Spending habits go far back

Peter Gorrie
Toronto Star
December 5, 2003

The only surprise is that people are so shocked by yesterday’s damning report on the Pickering nuclear station.

As far back as 1916, experts issued warnings about the potential for huge cost overruns and management troubles at the crown corporation that generates most of Ontario’s electricity.

Repairs to four units at Pickering will cost about $4 billion instead of the $780 million originally forecast, and the job may not be completed until 2008 – six years behind schedule, says the report, by former federal energy minister Jake Epp.

"Am I surprised? Not in the least," says Tom Adams, executive director of Toronto-based Energy Probe and a long-time critic of nuclear power. History is repeating itself, he says.

"How can you be surprised when a damning report comes out on a project that’s way over budget and behind," says Jan Carr, managing director of Barker Dunn & Rossi, electricity industry management consultants.

Why it happened, though, isn’t so clear.

For Adams, the Pickering mess is the inevitable result of problems inherent in the old Ontario Hydro-Electric Commission and its successors – Ontario Hydro and the current Ontario Power Generation (OPG).

Carr says the major problem is that OPG is simply too big and complex to manage.

But a source close to the industry says senior management must accept much of the blame. Back in the early 1990s, then-chairman Maurice Strong – in an attempt to cover the cost of a rate freeze imposed by Bob Rae’s NDP government – pensioned off most of the engineers who knew how to run the plants.

Three years ago, president Ron Osborne decided to drop Atomic Energy of Canada Ltd. – which designed the Candu reactors used in Ontario – as the main contractor on the repair project. Instead, OPG brought in U.S. consultants who didn’t understand the Candu, which is much different from the American system.

Morale at Pickering plummeted; many employees simply let the new managers self-destruct.

"They didn’t offer up any advice," the source says. "They’d answer questions, but the guys at the top didn’t know what questions to ask."

While that’s a recent issue, Adams argues there’s a long-running malaise: From the time the Hydro-Electric Commission was created in 1906, it and its successors made bad decisions and spent freely, as if they were immune from the consequences of taking unwise risks.

James Mavor, a professor of political economy at the University of Toronto, saw the danger nearly 90 years ago, Adams says.

"Nothing is more usual in public enterprises of this kind than to disregard the element of risk," Mavor wrote in one of a series of newspaper articles that condemned the creation of the hydro monopoly.

The commission’s first project – the generating station at Queenston, on the Niagara River – went three times over-budget. And the pattern was set.

Despite occasional problems matching supply with demand, Ontario has enjoyed a reliable power supply for the past century, thanks to its abundant natural resources, Adams argues.

OPG has finally come to grief because of the decision, in the 1960s, to rely heavily on nuclear generating stations, he says.

Throughout its history, Hydro spent money in an odd way.

If a lot of money had already been poured into a project, senior managers and provincial politicians wouldn’t say "no" to spending even more when, as often happened, things went awry.

"’How much we’ve spent’ was an excuse to spend more," Adams says. "It’s like driving down the highway with only the assistance of the rear-view mirror," he says. "They smash into stuff all the time. They get bailed out, the car gets fixed and they crash into something again."

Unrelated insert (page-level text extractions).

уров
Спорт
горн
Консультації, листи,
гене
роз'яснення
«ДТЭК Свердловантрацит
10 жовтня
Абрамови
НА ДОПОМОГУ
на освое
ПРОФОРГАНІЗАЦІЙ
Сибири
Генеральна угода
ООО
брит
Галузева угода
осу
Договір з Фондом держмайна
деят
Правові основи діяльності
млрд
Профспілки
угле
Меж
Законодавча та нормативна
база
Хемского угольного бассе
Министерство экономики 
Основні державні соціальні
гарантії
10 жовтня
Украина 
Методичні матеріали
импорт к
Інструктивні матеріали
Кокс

This worked, albeit expensively, as long as Hydro could depend on relatively simple power sources like falling water or burning coal, he says. To keep the system reliable, it built more generating capacity than was usually required. Electricity rates were kept artificially low, and debt piled up.

Quebec, British Columbia and Manitoba have power corporations similar to Ontario’s but they get by thanks to abundant water resources, Adams says.

Once Ontario switched to Candu reactors, however, the game couldn’t continue here. Ultimately, managers couldn’t paper over problems with cash.

It hasn’t helped that some Hydro and OPG executives were appointed because of their political connections, Adams says. But in any case, "the business is too large."

"Running such a range of obsolete technologies . . . it’s impossible for managers to stay on top of it." When you have, "an unforgiving, fragile, complex system, you can’t make a go of it."

But the industry source says Candu is not at fault.

Carr, too, isn’t hard on the Candu.

It has worked well in other countries, and repairs at the Bruce station, now privately run as a single operation, have run into much less trouble, he says. "I’d stop short of saying there’s a problem with the technology."

But he says Osborne and the two other OPG executives who lost their jobs yesterday are qualified, competent men with successful track records.

But the major problem is that running the corporation, with its mix of hydro, coal- and gas-fired and nuclear stations, is simply "too big and complex to have in one heap."

OPG should be broken up, at least into two parts, he says.